Prompt
The records below need retyping in full; give them again exactly.

──────

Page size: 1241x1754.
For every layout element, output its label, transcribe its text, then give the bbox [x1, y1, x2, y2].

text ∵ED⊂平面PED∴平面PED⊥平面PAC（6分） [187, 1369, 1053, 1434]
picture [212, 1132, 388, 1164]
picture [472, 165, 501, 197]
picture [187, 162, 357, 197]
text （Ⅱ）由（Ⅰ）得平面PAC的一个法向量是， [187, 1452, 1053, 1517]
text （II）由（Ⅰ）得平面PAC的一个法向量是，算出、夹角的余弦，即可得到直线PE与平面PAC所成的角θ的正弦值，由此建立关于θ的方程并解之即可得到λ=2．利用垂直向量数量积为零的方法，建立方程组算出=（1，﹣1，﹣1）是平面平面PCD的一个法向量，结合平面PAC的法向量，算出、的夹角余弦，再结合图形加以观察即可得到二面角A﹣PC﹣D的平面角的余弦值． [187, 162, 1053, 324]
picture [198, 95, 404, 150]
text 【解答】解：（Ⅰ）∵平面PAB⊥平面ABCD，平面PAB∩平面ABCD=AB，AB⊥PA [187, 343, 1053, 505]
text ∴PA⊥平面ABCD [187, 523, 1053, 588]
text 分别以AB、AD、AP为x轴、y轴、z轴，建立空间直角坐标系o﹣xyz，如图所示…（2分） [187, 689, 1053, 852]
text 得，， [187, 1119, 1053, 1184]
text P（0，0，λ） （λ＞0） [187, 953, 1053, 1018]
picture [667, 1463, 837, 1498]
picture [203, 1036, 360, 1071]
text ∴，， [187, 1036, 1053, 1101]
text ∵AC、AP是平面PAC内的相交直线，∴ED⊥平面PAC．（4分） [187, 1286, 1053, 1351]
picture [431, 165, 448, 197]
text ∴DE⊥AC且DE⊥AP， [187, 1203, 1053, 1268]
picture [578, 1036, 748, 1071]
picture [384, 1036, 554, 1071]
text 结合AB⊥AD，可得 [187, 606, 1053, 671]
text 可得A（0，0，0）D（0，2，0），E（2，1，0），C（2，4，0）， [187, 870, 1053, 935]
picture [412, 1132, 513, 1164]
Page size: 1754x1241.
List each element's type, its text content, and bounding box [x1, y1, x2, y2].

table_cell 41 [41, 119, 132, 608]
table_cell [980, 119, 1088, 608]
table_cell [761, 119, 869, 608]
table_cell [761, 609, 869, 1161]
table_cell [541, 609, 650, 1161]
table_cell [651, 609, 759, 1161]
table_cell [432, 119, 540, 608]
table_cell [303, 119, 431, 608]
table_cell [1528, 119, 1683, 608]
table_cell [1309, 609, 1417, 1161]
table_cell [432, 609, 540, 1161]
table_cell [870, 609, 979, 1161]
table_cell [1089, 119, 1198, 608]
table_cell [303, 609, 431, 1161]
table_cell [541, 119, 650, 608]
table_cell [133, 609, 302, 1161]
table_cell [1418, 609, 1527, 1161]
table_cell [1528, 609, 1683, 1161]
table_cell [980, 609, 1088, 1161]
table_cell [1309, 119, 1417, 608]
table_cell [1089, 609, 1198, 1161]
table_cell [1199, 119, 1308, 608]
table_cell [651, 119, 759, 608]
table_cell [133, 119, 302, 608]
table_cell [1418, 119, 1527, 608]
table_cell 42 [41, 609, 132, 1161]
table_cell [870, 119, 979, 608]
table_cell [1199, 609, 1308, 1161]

──────

Task output
Page size: 1241x1754.
For every layout element, output its label, transcribe its text, then give the bbox [x1, y1, x2, y2].

text ∵ED⊂平面PED∴平面PED⊥平面PAC（6分） [187, 1369, 1053, 1434]
picture [212, 1132, 388, 1164]
picture [472, 165, 501, 197]
picture [187, 162, 357, 197]
text （Ⅱ）由（Ⅰ）得平面PAC的一个法向量是， [187, 1452, 1053, 1517]
text （II）由（Ⅰ）得平面PAC的一个法向量是，算出、夹角的余弦，即可得到直线PE与平面PAC所成的角θ的正弦值，由此建立关于θ的方程并解之即可得到λ=2．利用垂直向量数量积为零的方法，建立方程组算出=（1，﹣1，﹣1）是平面平面PCD的一个法向量，结合平面PAC的法向量，算出、的夹角余弦，再结合图形加以观察即可得到二面角A﹣PC﹣D的平面角的余弦值． [187, 162, 1053, 324]
picture [198, 95, 404, 150]
text 【解答】解：（Ⅰ）∵平面PAB⊥平面ABCD，平面PAB∩平面ABCD=AB，AB⊥PA [187, 343, 1053, 505]
text ∴PA⊥平面ABCD [187, 523, 1053, 588]
text 分别以AB、AD、AP为x轴、y轴、z轴，建立空间直角坐标系o﹣xyz，如图所示…（2分） [187, 689, 1053, 852]
text 得，， [187, 1119, 1053, 1184]
text P（0，0，λ） （λ＞0） [187, 953, 1053, 1018]
picture [667, 1463, 837, 1498]
picture [203, 1036, 360, 1071]
text ∴，， [187, 1036, 1053, 1101]
text ∵AC、AP是平面PAC内的相交直线，∴ED⊥平面PAC．（4分） [187, 1286, 1053, 1351]
picture [431, 165, 448, 197]
text ∴DE⊥AC且DE⊥AP， [187, 1203, 1053, 1268]
picture [578, 1036, 748, 1071]
picture [384, 1036, 554, 1071]
text 结合AB⊥AD，可得 [187, 606, 1053, 671]
text 可得A（0，0，0）D（0，2，0），E（2，1，0），C（2，4，0）， [187, 870, 1053, 935]
picture [412, 1132, 513, 1164]
Page size: 1754x1241.
List each element's type, its text content, and bounding box [x1, y1, x2, y2].

table_cell 41 [41, 119, 132, 608]
table_cell [980, 119, 1088, 608]
table_cell [761, 119, 869, 608]
table_cell [761, 609, 869, 1161]
table_cell [541, 609, 650, 1161]
table_cell [651, 609, 759, 1161]
table_cell [432, 119, 540, 608]
table_cell [303, 119, 431, 608]
table_cell [1528, 119, 1683, 608]
table_cell [1309, 609, 1417, 1161]
table_cell [432, 609, 540, 1161]
table_cell [870, 609, 979, 1161]
table_cell [1089, 119, 1198, 608]
table_cell [303, 609, 431, 1161]
table_cell [541, 119, 650, 608]
table_cell [133, 609, 302, 1161]
table_cell [1418, 609, 1527, 1161]
table_cell [1528, 609, 1683, 1161]
table_cell [980, 609, 1088, 1161]
table_cell [1309, 119, 1417, 608]
table_cell [1089, 609, 1198, 1161]
table_cell [1199, 119, 1308, 608]
table_cell [651, 119, 759, 608]
table_cell [133, 119, 302, 608]
table_cell [1418, 119, 1527, 608]
table_cell 42 [41, 609, 132, 1161]
table_cell [870, 119, 979, 608]
table_cell [1199, 609, 1308, 1161]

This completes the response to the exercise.